Следующее утро было ясным и солнечным. Ужас ночи испарился подобно туману, стоявшему над Эпулу перед восходом солнца. С веранды гостиницы я не заметила ничего, что говорило бы о миллионах муравьев, которые прошли здесь всего лишь несколько часов назад. Немного позже я обратила внимание на то, что маленькие птицы, которые обычно летали вокруг и охотились за насекомыми, исчезли. Было ясно почему: на широкой полосе травы, которая тянулась до леса, муравьи не оставили птицам никакой пищи. Но об этом можно было только догадываться. Внешний вид лагеря Патнем совсем не изменился. Это показалось мне совершенно неправдоподобным. То же самое можно было сказать и о моем доме. Когда я в конце концов набралась храбрости и вошла туда, то я не увидела там ничего похожего на следы погрома, как ожидала. В течение двух часов я ходила по всему дому. Однако, кроме пустой чашки на печке и танцевальной маски пигмеев, я не обнаружила ничего, что носило бы на себе следы нашествия муравьев. Чашка, которая была наполнена накануне вечером пальмовым маслом, была совершенно сухой внутри, точно ее вытерли тряпкой. Верхняя половина маски, изображающая морду леопарда, исчезла. Муравьи съели ее, так как она была сделана из шкуры леопарда. Ничто больше не напоминало о сотнях тысяч маленьких существ, которые осмотрели каждый сантиметр пола, стен, крыши, заглянули во все чашки и щели. Я вытрясла постель, собрала свои платья, скатерть и отдала все это выстирать Амбуко, жене Ибрагима. Я могла снова пользоваться этими вещами лишь после того, как они долго висели на веревке под лучами горячего экваториального солнца.
Прошли годы после набега муравьев на мой дом. Но до сих пор я часто просыпаюсь, обливаясь потом во время ужасных сновидений, когда мне кажется: муравьи кишащей колонной ползут по моему телу.
Глава четвертая
Рассказы о леопардах и движущихся муравьях могут заставить вас возненавидеть Конго. Человек, желающий расширить зону цивилизации, должен вести постоянную борьбу против джунглей, смеяться над ними, завоевывать их — или же признать поражение. Это — бесконечная борьба. Иногда она протекает мирно и спокойно. Но бывает так, что она выливается в напряженное грубое кровавое столкновение со смертельным исходом.

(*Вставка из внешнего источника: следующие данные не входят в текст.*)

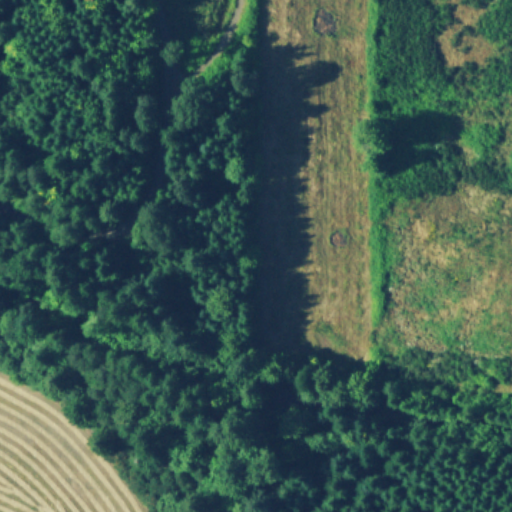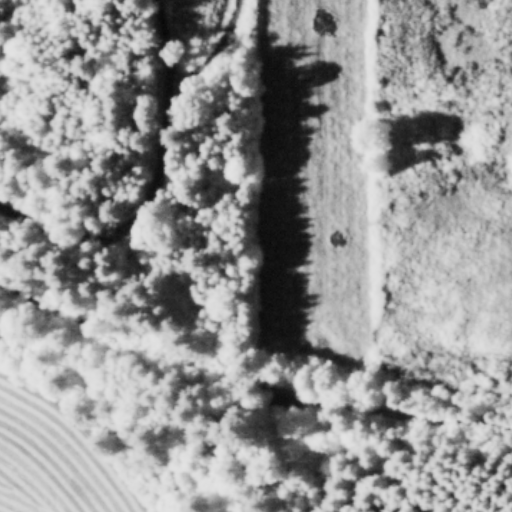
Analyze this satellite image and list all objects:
road: (162, 54)
road: (204, 57)
road: (118, 224)
crop: (59, 457)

После столкновения с муравьями джунгли уже не так пугали меня. Мне очень нравилась Африка, мой здешний дом. Двадцать лет назад Пат случайно нашел этот участок, где затем выстроил дом. Однажды, когда он работал в малярийной местности, расположенной много километров ниже по реке, у него разболелся зуб. Подлечив его немного своими средствами, он выехал в Мамбасу, к доктору Вудхэмсу. На третий день пути, следуя берегом Эпулу, Пат увидел открытую площадку. Высокий берег круто обрывался к реке. Лихорадка и больной зуб, нывший при каждом шаге, не смогли помешать Пату оценить это месте, как одно из самых красивых, когда-либо встречавшихся ему в Африке. Больной зуб врач ему удалил, и Пат отправился назад к реке, чтобы разбить лагерь на облюбованном им участке. Впоследствии он арендовал этот участок и приблизительно лет за шесть до нашей свадьбы построил дом над обрывом. На следующий год он выстроил госпиталь. Здания имели глинобитные стены. Каркасом служили вбитые в землю деревянные стойки, оплетенные тонкими, гибкими прутьями. За несколько дней солнце высушило бревна и решетку из прутьев. Затем местные женщины, замешав глину, находившуюся прямо на берегу реки, обмазали решетку, добавляя новые слои по мере того, как высыхали уже нанесенные на каркас. Когда толщина стен была доведена до восьми-десяти сантиметров, верхний слой глины смочили и разровняли, а затем дали ему затвердеть. Как только твердость глины достигла плотности кирпича-сырца, уже ничто не могло повредить стены, кроме протекающей через крышу воды. Но африканцы умеют делать крыши, которые не пропускают воду. Постройка крыши в Конго — целое искусство. Для изготовления кровли местные жители используют большие блестящие листья одного дерева. Их связывают и укладывают в несколько слоев на решетку, сооруженную из стволов молодых деревьев, очищенных от коры. Такая крыша водонепроницаема даже в тропические бури, которые валят банановые заросли и размывают огороды и дороги. Примерно раз в год крышу осматривают, добавляя кое-где новые листья, и она остается водонепроницаемой, словно сделана из листовой меди. Этими же листьями пигмеи покрывают не только крышу, но и стены своих крохотных домиков. Листья используются также в качестве оберточной бумаги, из них изготовляют корзины и матрацы, а также праздничные наряды, состоящие из нескольких листьев, прикрепленных сзади к поясному шнурку.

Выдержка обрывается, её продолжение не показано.